How to Leverage Demonstration Data in Alignment for Large Language Model? A Self-Imitation Learning Perspective
This work addresses the challenge of efficiently fine-tuning large language models for alignment, offering a lightweight method that could benefit AI practitioners, though it appears incremental as it builds on existing imitation learning approaches.
The paper tackles the problem of aligning large language models with offline demonstration data by introducing a generalized self-imitation learning (GSIL) framework, which eliminates complex adversarial training and achieves significant performance improvements in benchmarks like HumanEval, GSM8K, and MT-Bench.
This paper introduces a novel generalized self-imitation learning ($\textbf{GSIL}$) framework, which effectively and efficiently aligns large language models with offline demonstration data.
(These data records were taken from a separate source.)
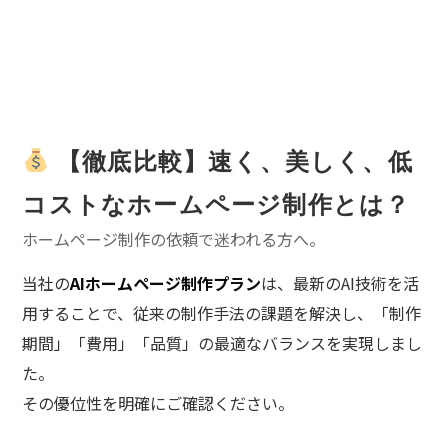
【徹底比較】速く、美しく、低
コストなホームページ制作とは？
ホームページ制作の依頼で迷われる方へ。
当社の
AIホームページ制作プラン
は、最新のAI技術を活
用することで、従来の制作手法の課題を解決し、「制作
期間」「費用」「品質」の最適なバランスを実現しまし
た。
その優位性を明確にご確認ください。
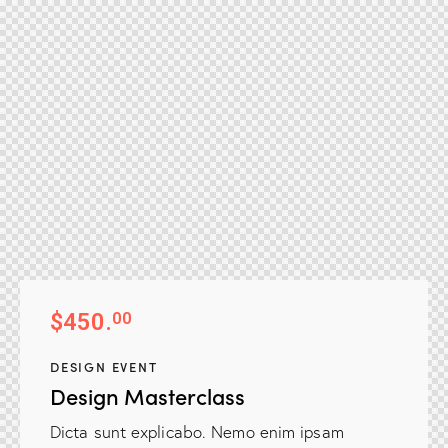
$450.
00
DESIGN EVENT
Design Masterclass
Dicta sunt explicabo. Nemo enim ipsam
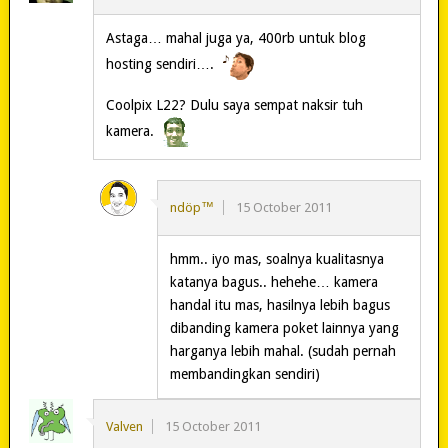
Astaga… mahal juga ya, 400rb untuk blog
hosting sendiri….
Coolpix L22? Dulu saya sempat naksir tuh
kamera.
ndöp™
15 October 2011
hmm.. iyo mas, soalnya kualitasnya
katanya bagus.. hehehe… kamera
handal itu mas, hasilnya lebih bagus
dibanding kamera poket lainnya yang
harganya lebih mahal. (sudah pernah
membandingkan sendiri)
Valven
15 October 2011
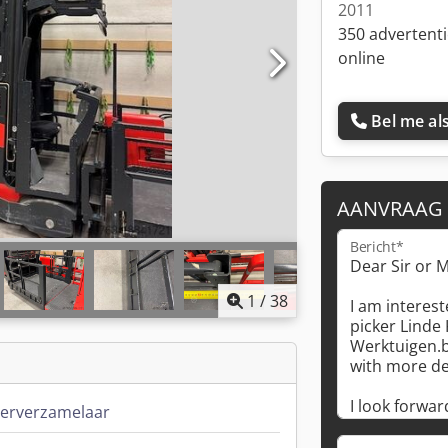
2011
350 advertent
online
Bel me als
AANVRAAG
Bericht*
1
/
38
erverzamelaar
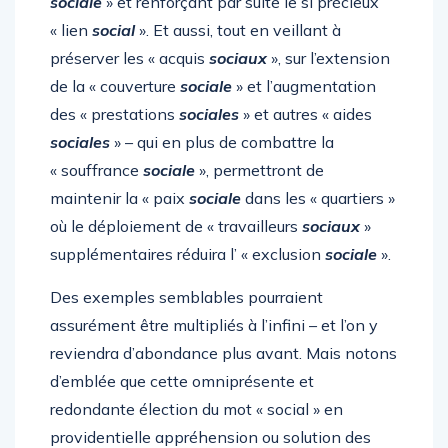
sociale
» et renforçant par suite le si précieux
« lien
social
». Et aussi, tout en veillant à
préserver les « acquis
sociaux
», sur l’extension
de la « couverture
sociale
» et l’augmentation
des « prestations
sociales
» et autres « aides
sociales
» – qui en plus de combattre la
« souffrance
sociale
», permettront de
maintenir la « paix
sociale
dans les « quartiers »
où le déploiement de « travailleurs
sociaux
»
supplémentaires réduira l’ « exclusion
sociale
».
Des exemples semblables pourraient
assurément être multipliés à l’infini – et l’on y
reviendra d’abondance plus avant. Mais notons
d’emblée que cette omniprésente et
redondante élection du mot « social » en
providentielle appréhension ou solution des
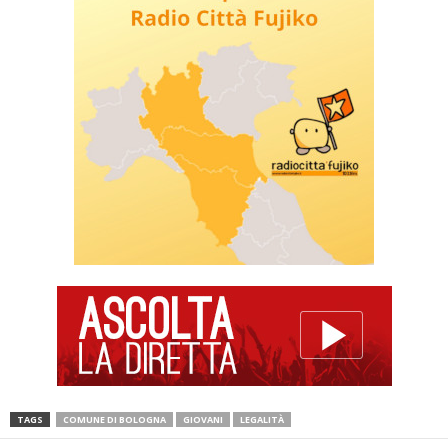
TAGS
COMUNE DI BOLOGNA
GIOVANI
LEGALITÀ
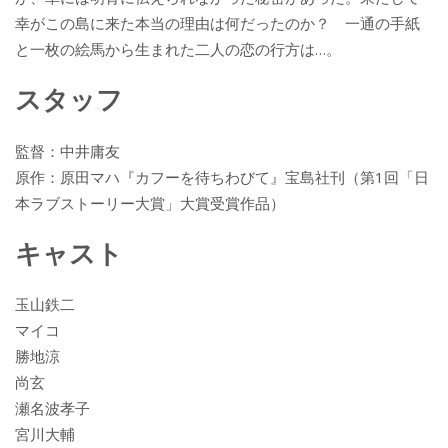
幸がこの島に来た本当の理由は何だったのか？ 一通の手紙
と一枚の絵馬から生まれた二人の恋の行方は…。
スタッフ
監督：中井庸友
原作：原田マハ『カフーを待ちわびて』宝島社刊（第1回「日
本ラブストーリー大賞」大賞受賞作品）
キャスト
玉山鉄二
マイコ
勝地涼
尚玄
瀬名波孝子
宮川大輔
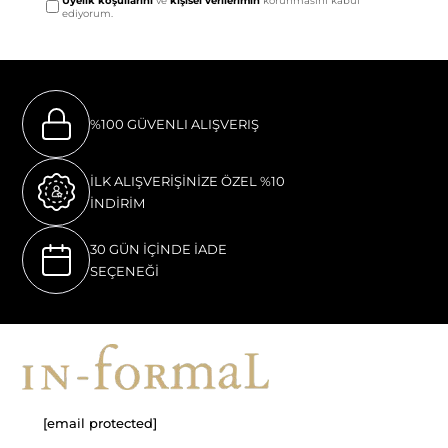
Üyelik koşullarını
ve
kişisel verilerimin
korunmasını kabul
ediyorum.
%100 GÜVENLI ALIŞVERIŞ
İLK ALIŞVERİŞİNİZE ÖZEL %10
İNDİRİM
30 GÜN İÇİNDE İADE
SEÇENEĞİ
[email protected]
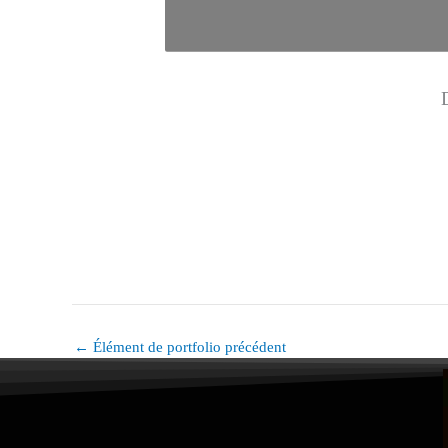
←
Élément de portfolio précédent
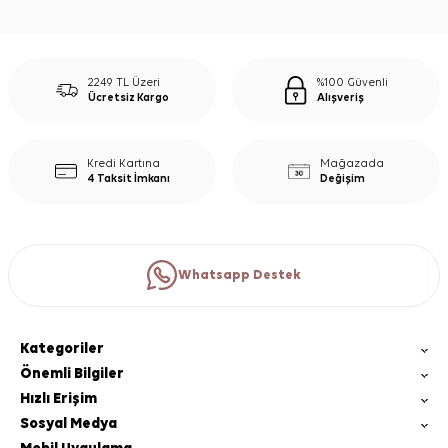
2249 TL Üzeri
%100 Güvenli
Ücretsiz Kargo
Alışveriş
Kredi Kartına
Mağazada
4 Taksit İmkanı
Değişim
Whatsapp Destek
Kategoriler
Önemli Bilgiler
Hızlı Erişim
Sosyal Medya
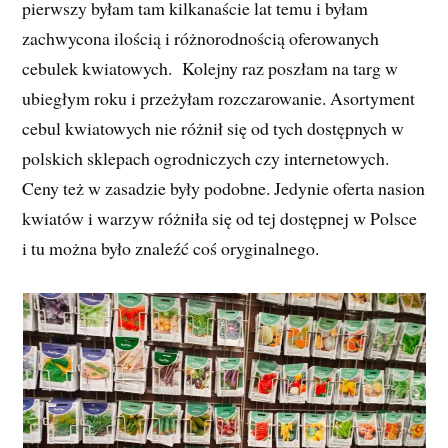
pierwszy byłam tam kilkanaście lat temu i byłam
zachwycona ilością i różnorodnością oferowanych
cebulek kwiatowych. Kolejny raz poszłam na targ w
ubiegłym roku i przeżyłam rozczarowanie. Asortyment
cebul kwiatowych nie różnił się od tych dostępnych w
polskich sklepach ogrodniczych czy internetowych.
Ceny też w zasadzie były podobne. Jedynie oferta nasion
kwiatów i warzyw różniła się od tej dostępnej w Polsce
i tu można było znaleźć coś oryginalnego.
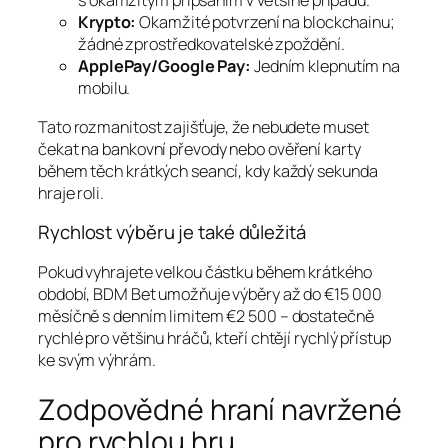
s okamžitým připsáním v většině případů.
Krypto:
Okamžité potvrzení na blockchainu;
žádné zprostředkovatelské zpoždění.
ApplePay/Google Pay:
Jedním klepnutím na
mobilu.
Tato rozmanitost zajišťuje, že nebudete muset
čekat na bankovní převody nebo ověření karty
během těch krátkých seancí, kdy každý sekunda
hraje roli.
Rychlost výběru je také důležitá
Pokud vyhrajete velkou částku během krátkého
období, BDM Bet umožňuje výběry až do €15 000
měsíčně s denním limitem €2 500 – dostatečně
rychlé pro většinu hráčů, kteří chtějí rychlý přístup
ke svým výhrám.
Zodpovědné hraní navržené
pro rychlou hru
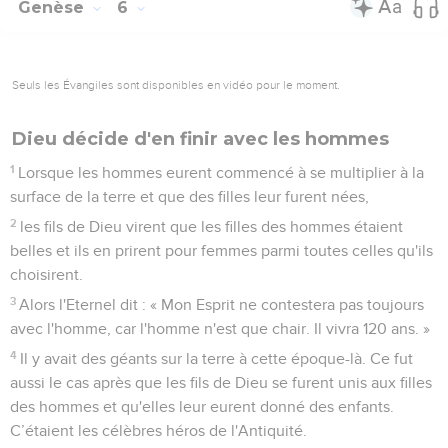
Genèse
6
Seuls les Évangiles sont disponibles en vidéo pour le moment.
Dieu décide d'en finir avec les hommes
1
Lorsque les hommes eurent commencé à se multiplier à la
surface de la terre et que des filles leur furent nées,
2
les fils de Dieu virent que les filles des hommes étaient
belles et ils en prirent pour femmes parmi toutes celles qu'ils
choisirent.
3
Alors l'Eternel dit : « Mon Esprit ne contestera pas toujours
avec l'homme, car l'homme n'est que chair. Il vivra 120 ans. »
4
Il y avait des géants sur la terre à cette époque-là. Ce fut
aussi le cas après que les fils de Dieu se furent unis aux filles
des hommes et qu'elles leur eurent donné des enfants.
C’étaient les célèbres héros de l'Antiquité.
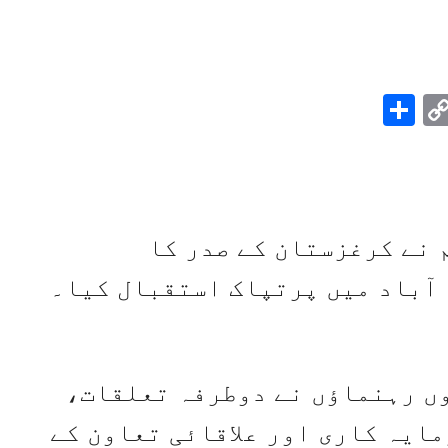
Share
Pintere
Copy
Link
Wh
Link
 نے کرغزستان کے صدر کا
 آباد میں پرتپاک استقبال کیا۔
وں رہنماؤں نے دوطرفہ تعلقات،
ایہ کاری اور علاقائی تعاون کے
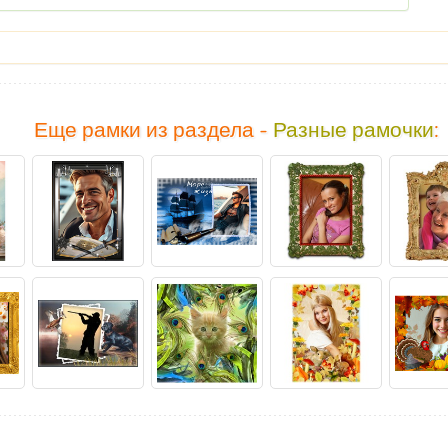
Еще рамки из раздела -
Разные рамочки
:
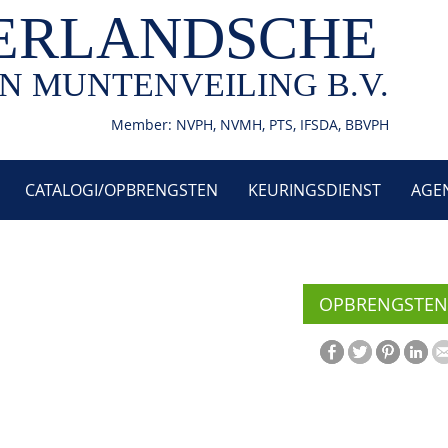
ERLANDSCHE
N MUNTENVEILING B.V.
Member: NVPH, NVMH, PTS, IFSDA, BBVPH
CATALOGI/OPBRENGSTEN
KEURINGSDIENST
AGE
OPBRENGSTEN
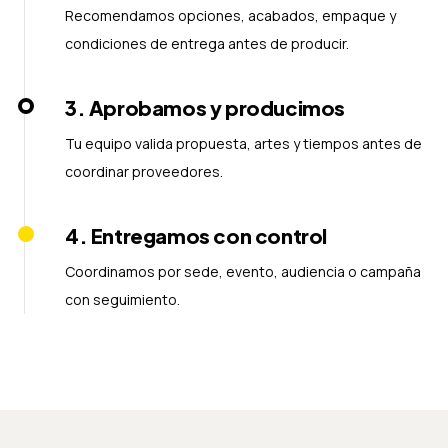
Recomendamos opciones, acabados, empaque y
condiciones de entrega antes de producir.
3
.
Aprobamos y producimos
Tu equipo valida propuesta, artes y tiempos antes de
coordinar proveedores.
4
.
Entregamos con control
Coordinamos por sede, evento, audiencia o campaña
con seguimiento.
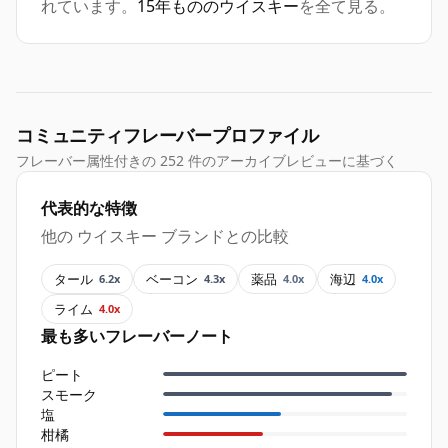
れています。
15年もののウイスキー
を全て見る。
コミュニティフレーバープロファイル
フレーバー属性付きの 252 件のアーカイブレビューに基づく
代表的な特徴
他の ウイスキー ブランドとの比較
タール
ベーコン
薬品
海辺
6.2x
4.3x
4.0x
4.0x
ライム
4.0x
最も多いフレーバーノート
ピート
スモーク
塩
柑橘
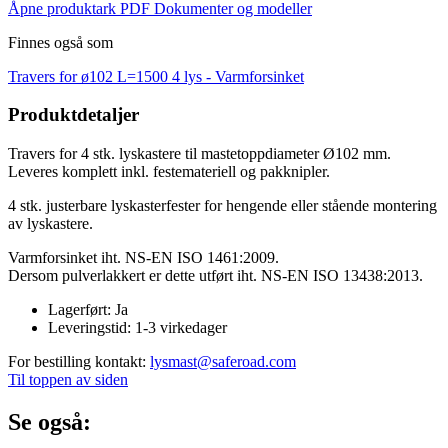
Åpne produktark PDF
Dokumenter og modeller
Finnes også som
Travers for ø102 L=1500 4 lys -
Varmforsinket
Produktdetaljer
Travers for 4 stk. lyskastere til mastetoppdiameter Ø102 mm.
Leveres komplett inkl. festemateriell og pakknipler.
4 stk. justerbare lyskasterfester for hengende eller stående montering
av lyskastere.
Varmforsinket iht. NS-EN ISO 1461:2009.
Dersom pulverlakkert er dette utført iht. NS-EN ISO 13438:2013.
Lagerført:
Ja
Leveringstid:
1-3 virkedager
For bestilling kontakt:
lysmast@saferoad.com
Til toppen av siden
Se også:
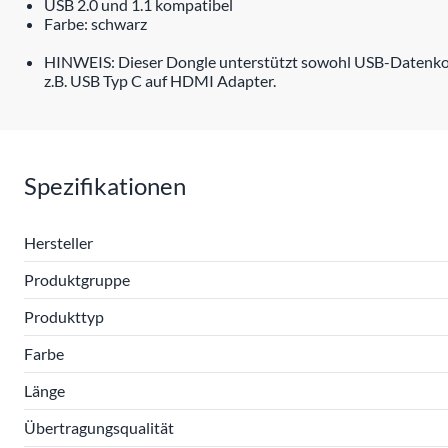
USB 2.0 und 1.1 kompatibel
Farbe: schwarz
HINWEIS: Dieser Dongle unterstützt sowohl USB-Datenkom
z.B. USB Typ C auf HDMI Adapter.
Spezifikationen
Hersteller
Produktgruppe
Produkttyp
Farbe
Länge
Übertragungsqualität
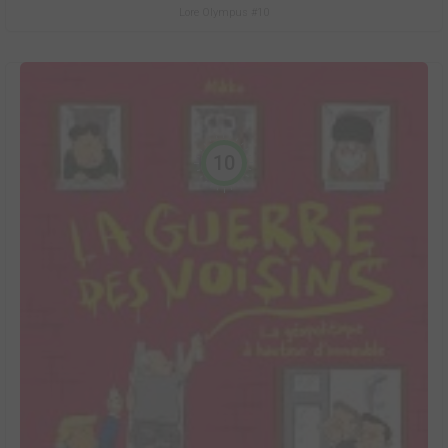
Lore Olympus #10
10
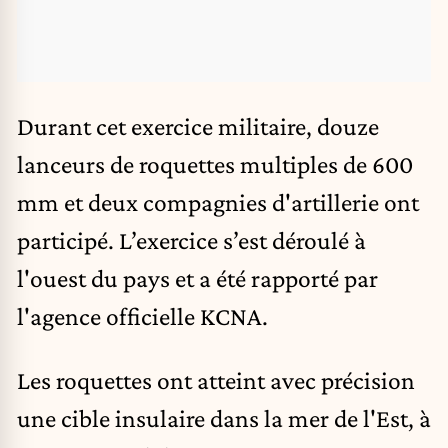
Durant cet exercice militaire, douze
lanceurs de roquettes multiples de 600
mm et deux compagnies d'artillerie ont
participé. L’exercice s’est déroulé à
l'ouest du pays et a été rapporté par
l'agence officielle KCNA.
Les roquettes ont atteint avec précision
une cible insulaire dans la mer de l'Est, à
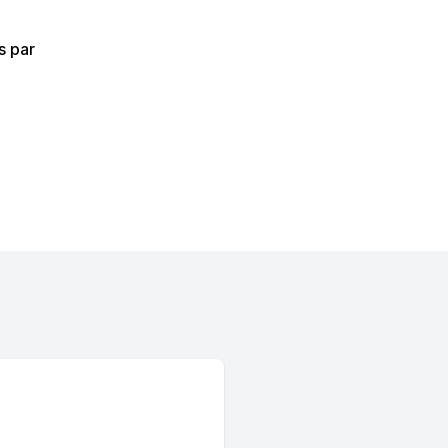
s par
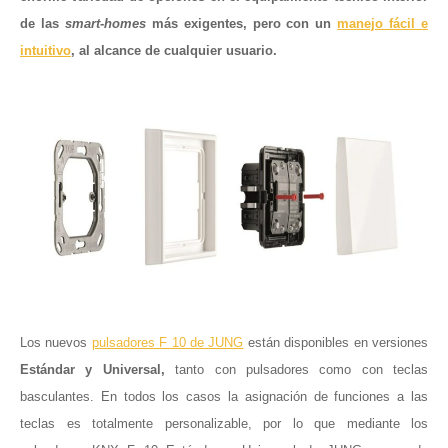
de las
smart-homes
más exigentes, pero con un
manejo fácil e
intuitivo
, al alcance de cualquier usuario.
Los nuevos
pulsadores F 10 de JUNG
están disponibles en versiones
Estándar y Universal,
tanto con pulsadores como con teclas
basculantes. En todos los casos la asignación de funciones a las
teclas es totalmente personalizable, por lo que mediante los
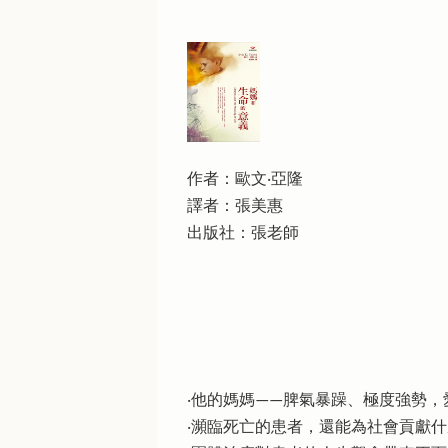
作者：歐文‧亞隆
譯者：張美惠
出版社：張老師
‧他的媽媽——脾氣暴躁、極度強勢
‧瀕臨死亡的患者，還能為社會貢獻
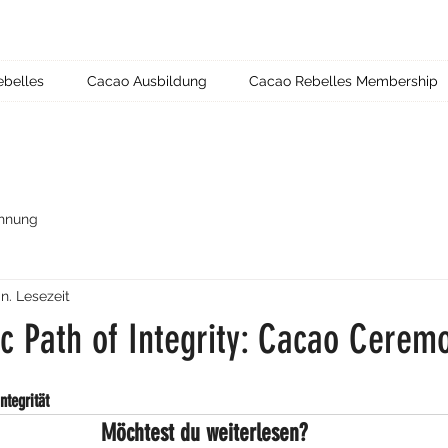
ebelles
Cacao Ausbildung
Cacao Rebelles Membership
hnung
in. Lesezeit
c Path of Integrity: Cacao Cerem
ntegrität
Möchtest du weiterlesen?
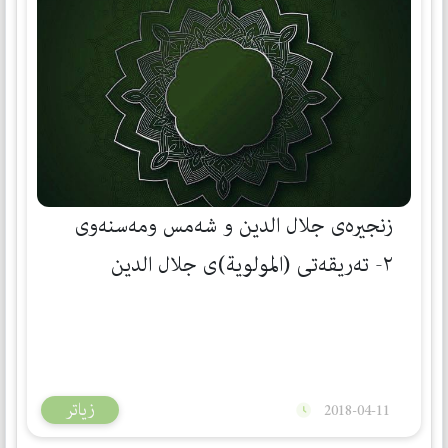
زنجيره‌ى جلال الدين و شه‌مس ومه‌سنه‌وى
٢- ته‌ریقه‌تی (المولویة)ی جلال الدین
الرومي
زیاتر
2018-04-11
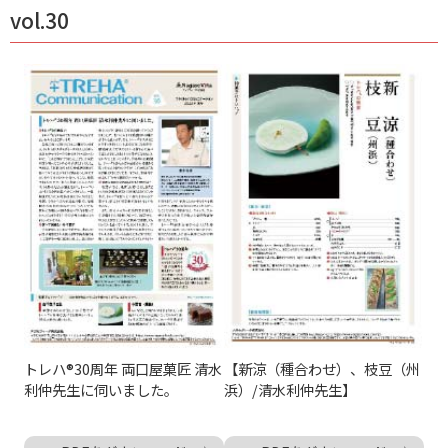
vol.30
トレハ®30周年 両口屋菓匠 清水
【新涼（種合わせ）、枝豆（州
利仲先生に伺いました。
浜）/清水利仲先生】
We develop $\textbf{GSIL}$ by deriving a surrogate objective of imitation learning with density ratio estimates, facilitating the use of self-generated data and optimizing the imitation learning objective with simple classification losses. $\textbf{GSIL}$ eliminates the need for complex adversarial training in standard imitation learning, achieving lightweight and efficient fine-tuning for large language models. In addition, $\textbf{GSIL}$ encompasses a family of offline losses parameterized by a general class of convex functions for density ratio estimation and enables a unified view for alignment with demonstration data. Extensive experiments show that $\textbf{GSIL}$ consistently and significantly outperforms baselines in many challenging benchmarks, such as coding (HuamnEval), mathematical reasoning (GSM8K) and instruction-following benchmark (MT-Bench).